City officials should step up spending on the recruitment of qualified women and minorities and develop new ways of ranking candidates to winnow the pool of thousands of applicants seeking coveted firefighting jobs, according to the report.
"Improving the diversity of the LAFD will require a long-term and carefully targeted outreach and recruiting campaign," the report said, singling out female athletes and minority valedictorians at local high schools for increased attention.
Last March, the mayor halted LAFD hiring after The Times reported that thousands of candidates were excluded because their paperwork wasn't received in the first 60 seconds of a filing period. Many applicants said they had no idea mere seconds would determine which candidates would advance.
Nearly one-third of the 70 recruits eventually hired in that round were related to LAFD firefighters, and the group's makeup was overwhelmingly white. It included only one woman, who later dropped out.
When he suspended hiring, Garcetti ordered up the $270,000 Rand report, saying it would chart the course to reform. But when the City Council funded three new recruit classes this fiscal year, Garcetti backed a hasty retooling of hiring procedures that included a lottery to narrow down candidates from a group of 10,000 applicants.

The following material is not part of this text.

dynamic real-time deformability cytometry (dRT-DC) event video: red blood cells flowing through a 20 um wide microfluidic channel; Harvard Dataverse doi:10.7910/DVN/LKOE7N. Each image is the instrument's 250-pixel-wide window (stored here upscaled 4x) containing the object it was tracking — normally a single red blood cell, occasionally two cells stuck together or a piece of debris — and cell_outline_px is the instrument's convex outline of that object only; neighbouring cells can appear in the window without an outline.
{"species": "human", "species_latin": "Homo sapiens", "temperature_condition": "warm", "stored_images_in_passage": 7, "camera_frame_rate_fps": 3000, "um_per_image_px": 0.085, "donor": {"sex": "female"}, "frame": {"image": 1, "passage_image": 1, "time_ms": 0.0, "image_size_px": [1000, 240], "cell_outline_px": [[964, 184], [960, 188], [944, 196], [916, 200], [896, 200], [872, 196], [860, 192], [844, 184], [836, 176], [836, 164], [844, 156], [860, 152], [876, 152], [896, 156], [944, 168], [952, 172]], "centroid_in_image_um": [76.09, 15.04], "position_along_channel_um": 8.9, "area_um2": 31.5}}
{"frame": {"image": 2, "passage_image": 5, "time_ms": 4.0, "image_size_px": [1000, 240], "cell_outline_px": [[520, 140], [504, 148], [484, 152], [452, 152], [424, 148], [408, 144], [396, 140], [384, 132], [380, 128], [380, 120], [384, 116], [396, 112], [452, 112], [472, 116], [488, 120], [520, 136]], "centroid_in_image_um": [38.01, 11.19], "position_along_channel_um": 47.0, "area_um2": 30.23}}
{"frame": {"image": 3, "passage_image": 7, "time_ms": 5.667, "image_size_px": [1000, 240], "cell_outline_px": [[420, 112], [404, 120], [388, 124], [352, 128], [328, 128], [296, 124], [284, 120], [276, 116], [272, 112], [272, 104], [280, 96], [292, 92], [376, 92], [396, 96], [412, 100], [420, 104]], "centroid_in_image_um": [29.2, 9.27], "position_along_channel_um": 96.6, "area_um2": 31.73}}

Thursday's report suggested that if city officials keep the lottery they should introduce an electronic background check and other screenings before the drawing to prevent unqualified candidates from advancing.
"In the long run it would ideal if they could put in merit-based screening tools instead of the lottery," said Chaitra Hardison, the report's lead author.
Other recommendations include outsourcing the written test now designed by the city Personnel Department, streamlining the interview and selection process that follows and adding a system for rejected applicants to appeal.
The first class of 43 recruits hired using the lottery started training at the LAFD’s drill tower in Panorama City last month. While slightly more diverse than the previous class, it included only four women and will do little to change the agency’s overall makeup.
The Fire Department has struggled to overcome a history of alleged racial and sexual discrimination that has included millions of dollars in payouts to those who filed legal claims against the city.
The LAFD rank and file has become more racially diverse in recent decades, but about half of the roughly 3,200 uniformed LAFD employees are white in a city that’s half Latino. And despite repeated calls for reform, the percentage of female firefighters remains at slightly less than 3% — the same as in 1995.
That includes positions dedicated to fighting fires within the city limits, as well as handling 911 calls, enforcing the fire code and responding to the medical emergencies that have become the bulk of the department's work.
"Mayor Garcetti is committed to a reform agenda for the Fire Department that lowers response times, modernizes operations and ensures we have the best possible recruits," said spokesman Yusef Robb. "We will closely review this report."
Los Angeles Fire Chief Ralph M. Terrazas has not yet reviewed the report but aims to "refine" the hiring process going forward, according to Peter Sanders, a spokesman for the agency.